Just FYI, the high mileage 5w-30 by mobile1 does not have the dexos label.


----------



## aaron.terveen (Mar 30, 2017)

Farmer said:


> Just FYI, the high mileage 5w-30 by mobile1 does not have the dexos label.


Wonder why?
Just the Extended Performance one![emoji22] 










Sent from my SAMSUNG-SM-G870A using Tapatalk


----------



## Merc6 (Jun 8, 2013)

No real need for the high mileage oil in newer cars. By the time you would need it in the 1.4T, you'll be looking at a rebuild or lower miles engine swap in.


----------



## NickD (Dec 10, 2011)

Regardless of what these marketing guys say, if you want to maintain your PT warranty, have to follow the owners manual service recommendations and keep records. 

Owners manual is very liberal in this respect, 0% oil remaining plus 600 miles, for me, 20% oil remaining was enough. already had way over 8,000 miles on it. Even if you leave your Cruze parked, still had to change it least once per year. 

With the 1.4L engine have to use dexos approived oil, if you go to this site, that list is very long.

dexos1™ (First Generation) Brands | GM dexos® Licensing Program

If you are an oil company have to pay GM a licensing fee to put that dexos label on the can. Actually GM doesn't have anything to do with this, SAE does, they test the oils to specifications, SAE grade SN oils have to meet their specifications.

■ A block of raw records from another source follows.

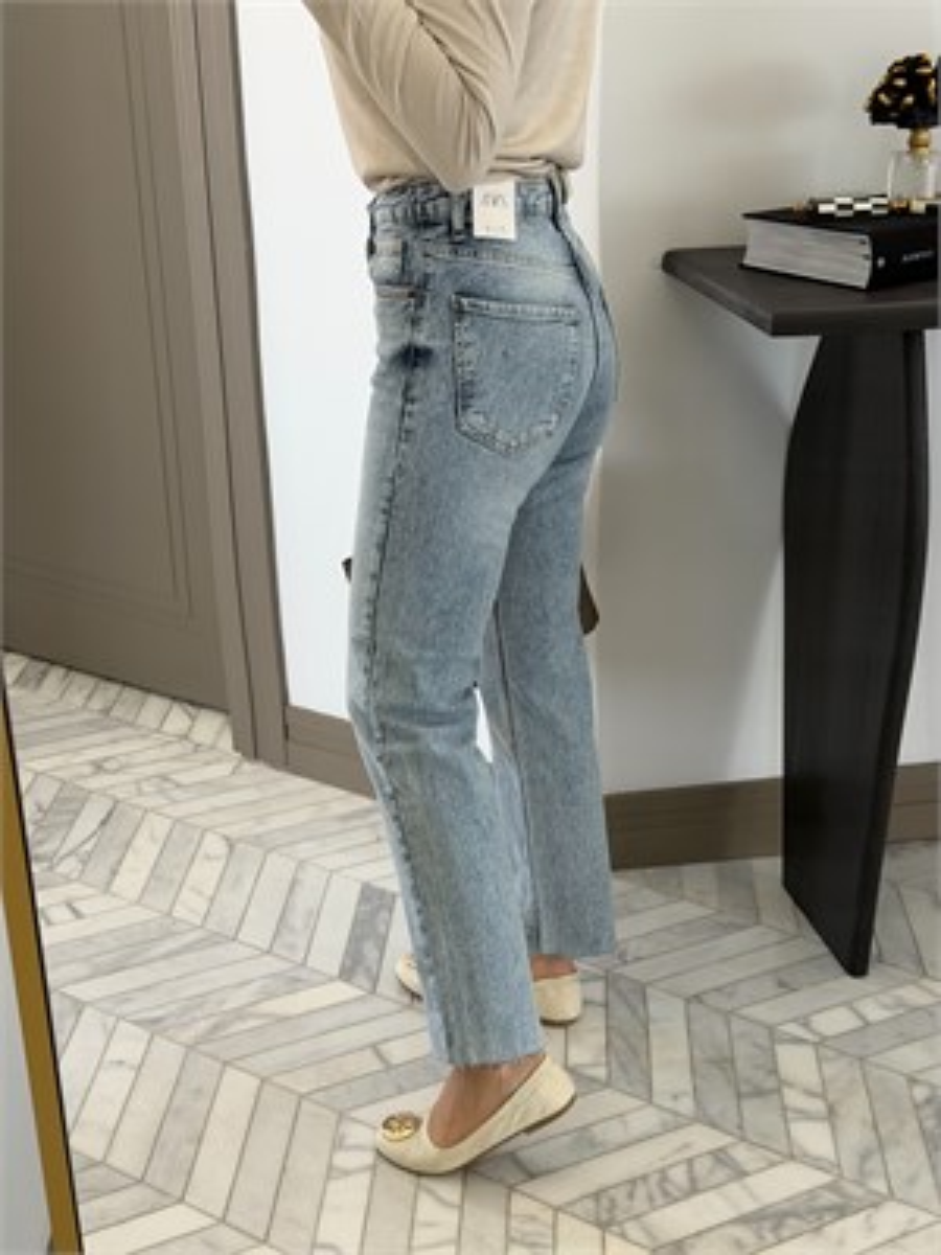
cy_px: 628
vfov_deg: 39.7
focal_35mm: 48
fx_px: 1740
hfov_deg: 30.3
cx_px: 470
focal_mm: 6.76
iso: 200
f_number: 1.78
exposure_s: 1/60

Which oil is the best? They all claim to be the best, in reality, they are all the same. After five years, it doesn't make any difference even if you only put 2 miles on your Cruze, that PT warranty ends. Can do anything you want to, but if you don't want your turbo to toast, better stick with SAE grade SN.


----------



## Al3e925 (Jul 27, 2016)

Just go to O'Reilly and get a qix cartridge filter, and some synthetic 5wd30, i change mine every 5k no issues

Sent from my SM-G530P using Tapatalk


----------



## pontiacgt (Jan 12, 2011)

Keeping records is good only if you are having someone do the oil changes. If you are doing it yourself you have no proof that the oil was for your car or another car you have. Again Dealer Technicians and GM are not stupid and neither are other manufactures. They can tell if a car is maintained. If the car is on the outside looks bad, the interior is dirty, the engine bay is dirty, these are clear signs that the owner does not maintain the car well. I'm sure when ever they see a car like this it throws up a red flag. Now most manufactures are going to cover the engine and other parts up to the warranty no matter what unless they see obvious damage or neglect. This is why i don't trust carfax, unless the car was serviced at a service place that reports there you will never know the true history of used car.


----------